Flexible generation of high-performance superposed perfect vortex beams with metasurfaces.

Vortex beams have been adopted as optical communications tools to improve the information capacity of free-space communication. Topological charge (TC) is a key parameter for analyzing vortex beams, specifically when defining wavelength division multiplexing and information coding capabilities. TC is typically proportional to the radial intensity profile and orbital angular momentum. The radial intensity profile of perfect vortex (PV) beams is TC-independent, thereby improving the efficiency of image processing and optical fiber transmission; however, PV beams generated in traditional ways are restricted in their degree of freedom for multiplexing and it can be difficult to distinguish PV beams with different TCs.

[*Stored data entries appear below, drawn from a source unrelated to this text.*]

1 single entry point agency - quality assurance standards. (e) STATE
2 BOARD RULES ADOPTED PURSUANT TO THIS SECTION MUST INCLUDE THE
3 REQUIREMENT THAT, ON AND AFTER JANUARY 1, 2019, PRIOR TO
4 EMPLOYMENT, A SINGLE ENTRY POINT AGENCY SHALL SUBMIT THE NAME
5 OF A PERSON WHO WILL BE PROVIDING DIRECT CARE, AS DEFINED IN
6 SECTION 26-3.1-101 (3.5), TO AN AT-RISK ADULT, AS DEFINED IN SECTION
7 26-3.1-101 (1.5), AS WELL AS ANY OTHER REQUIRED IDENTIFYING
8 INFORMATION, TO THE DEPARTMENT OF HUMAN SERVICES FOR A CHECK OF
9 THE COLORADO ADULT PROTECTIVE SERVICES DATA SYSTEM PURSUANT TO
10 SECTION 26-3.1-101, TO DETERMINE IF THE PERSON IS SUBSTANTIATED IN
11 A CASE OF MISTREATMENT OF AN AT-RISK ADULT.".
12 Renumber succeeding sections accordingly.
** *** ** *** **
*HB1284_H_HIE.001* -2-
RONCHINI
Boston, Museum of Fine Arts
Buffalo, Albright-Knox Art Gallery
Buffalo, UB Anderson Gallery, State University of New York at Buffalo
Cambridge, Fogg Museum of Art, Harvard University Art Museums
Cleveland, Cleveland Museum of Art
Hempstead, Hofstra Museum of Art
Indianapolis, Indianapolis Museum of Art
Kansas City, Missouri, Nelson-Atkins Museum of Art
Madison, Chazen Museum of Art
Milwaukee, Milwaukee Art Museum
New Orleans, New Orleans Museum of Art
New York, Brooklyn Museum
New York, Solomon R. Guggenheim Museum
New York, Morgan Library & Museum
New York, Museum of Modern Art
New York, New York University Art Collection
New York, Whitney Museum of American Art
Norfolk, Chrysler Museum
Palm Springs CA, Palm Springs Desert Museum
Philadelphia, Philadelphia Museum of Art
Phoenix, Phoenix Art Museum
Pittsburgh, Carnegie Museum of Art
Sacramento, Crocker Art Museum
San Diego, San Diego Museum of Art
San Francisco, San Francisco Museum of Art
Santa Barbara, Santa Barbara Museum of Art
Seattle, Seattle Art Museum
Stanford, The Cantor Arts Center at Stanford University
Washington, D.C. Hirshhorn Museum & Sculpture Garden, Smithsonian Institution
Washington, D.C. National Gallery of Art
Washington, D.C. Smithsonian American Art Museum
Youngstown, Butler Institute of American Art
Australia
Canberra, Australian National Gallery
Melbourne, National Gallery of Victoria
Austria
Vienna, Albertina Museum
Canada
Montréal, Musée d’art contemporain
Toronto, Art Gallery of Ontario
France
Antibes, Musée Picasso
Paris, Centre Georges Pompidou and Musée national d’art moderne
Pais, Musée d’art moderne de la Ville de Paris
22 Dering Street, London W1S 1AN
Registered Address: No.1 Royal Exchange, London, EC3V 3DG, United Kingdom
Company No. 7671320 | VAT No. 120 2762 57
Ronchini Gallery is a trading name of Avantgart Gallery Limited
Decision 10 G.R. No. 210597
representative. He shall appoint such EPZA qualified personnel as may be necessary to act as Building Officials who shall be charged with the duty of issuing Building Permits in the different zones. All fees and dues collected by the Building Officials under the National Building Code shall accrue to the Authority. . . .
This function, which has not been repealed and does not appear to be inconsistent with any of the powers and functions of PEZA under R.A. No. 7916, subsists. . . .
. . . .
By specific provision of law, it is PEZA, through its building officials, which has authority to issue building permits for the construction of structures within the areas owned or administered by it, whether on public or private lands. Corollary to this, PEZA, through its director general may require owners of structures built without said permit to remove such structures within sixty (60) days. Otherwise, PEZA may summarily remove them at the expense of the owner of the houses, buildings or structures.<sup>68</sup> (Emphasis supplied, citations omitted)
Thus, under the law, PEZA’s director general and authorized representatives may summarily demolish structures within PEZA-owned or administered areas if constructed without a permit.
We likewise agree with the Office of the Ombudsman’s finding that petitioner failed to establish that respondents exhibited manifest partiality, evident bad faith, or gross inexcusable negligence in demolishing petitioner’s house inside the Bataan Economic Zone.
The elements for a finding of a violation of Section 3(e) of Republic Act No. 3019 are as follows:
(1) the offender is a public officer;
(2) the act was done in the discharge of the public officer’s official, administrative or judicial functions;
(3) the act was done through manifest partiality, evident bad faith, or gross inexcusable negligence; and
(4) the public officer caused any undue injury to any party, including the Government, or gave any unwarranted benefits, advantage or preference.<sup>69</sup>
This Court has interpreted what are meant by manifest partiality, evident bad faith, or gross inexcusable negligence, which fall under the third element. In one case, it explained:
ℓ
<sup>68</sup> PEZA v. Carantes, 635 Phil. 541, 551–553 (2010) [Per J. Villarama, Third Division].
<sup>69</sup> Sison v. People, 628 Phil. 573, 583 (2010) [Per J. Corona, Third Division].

Herein, we numerically simulate a single all-dielectric geometric metasurface to generate PV beams with intensity patterns corresponding to the TC. We increase the types of intensity modes by superposing specific polarization states of Laguerre–Gaussian beams, creating many options for optical communication transmission purposes. • We incorporated the superposition theory of Laguerre–Gaussian beams into the phase superposition formula of PV beams, and theoretically created a superposed PV beam. • The superposed PV beam has a great degree of freedom, and the superposition of different topological charges is reflected in the different number of light spots in the pattern. • We have designed a single geometric metasurface to simulate a four channel superposed PV beam, the metasurface can directly convert a common Gaussian beam into four different superposed PV beams. [ABSTRACT FROM AUTHOR]